Notice the interrogation mark. That's for the match to be non-greedy.

Otherwise the match would go on from the very first open comment to the very last closing comment, stripping all in the middle.

Random42
  • 11
  • 2
-1

Use the following regular expression:

/<!--\s*begin:\s*(.+)\s*-->[\s\S]*<!--\s*end:\s*\1\s*-->/gi

This will select everything from (and including) <!-- begin: label --> to (and including) <!-- end: label -->.
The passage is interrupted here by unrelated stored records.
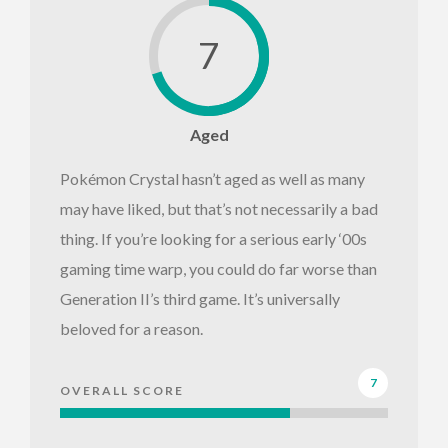
7
Aged
Pokémon Crystal hasn’t aged as well as many
may have liked, but that’s not necessarily a bad
thing. If you’re looking for a serious early ‘00s
gaming time warp, you could do far worse than
Generation II’s third game. It’s universally
beloved for a reason.
7
OVERALL SCORE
To remove those occurrences simply do:

var pattern =     /<!--\s*begin:\s*(.+)\s*-->[\s\S]*<!--\s*end:\s*\1\s*-->/gi;
var input= ".....";
var stripped = input.replace(pattern, "");
Mårten Wikström
  • 11,074
  • 5
  • 47
  • 87
-1

You could parse HTML for finding the comments. For that,s see: http://www.bennadel.com/blog/2607-finding-html-comment-nodes-in-the-dom-using-treewalker.htm

Otherwise, if you are not looking for a perfectly reliable and maintainable solution:

var my_html= document.querySelector("#my_html");

my_html.innerHTML= my_html.innerHTML.replace(/<\!--\s*Begin\:(.*?)\s*-->[\s\S]*<\!--\s*End\:\1\s*-->/gmi,"")
<div id="my_html"> 
  
  <div>Some content</div>
<!-- Begin: Modal View -->
    <div class="foo">
        <div> Modal View</div>
        <div>...</div>
    </div>
<!-- End: Modal view -->
<div>Some other content</div>

</div>
Gaël Barbin
  • 3,769
  • 3
  • 25
  • 52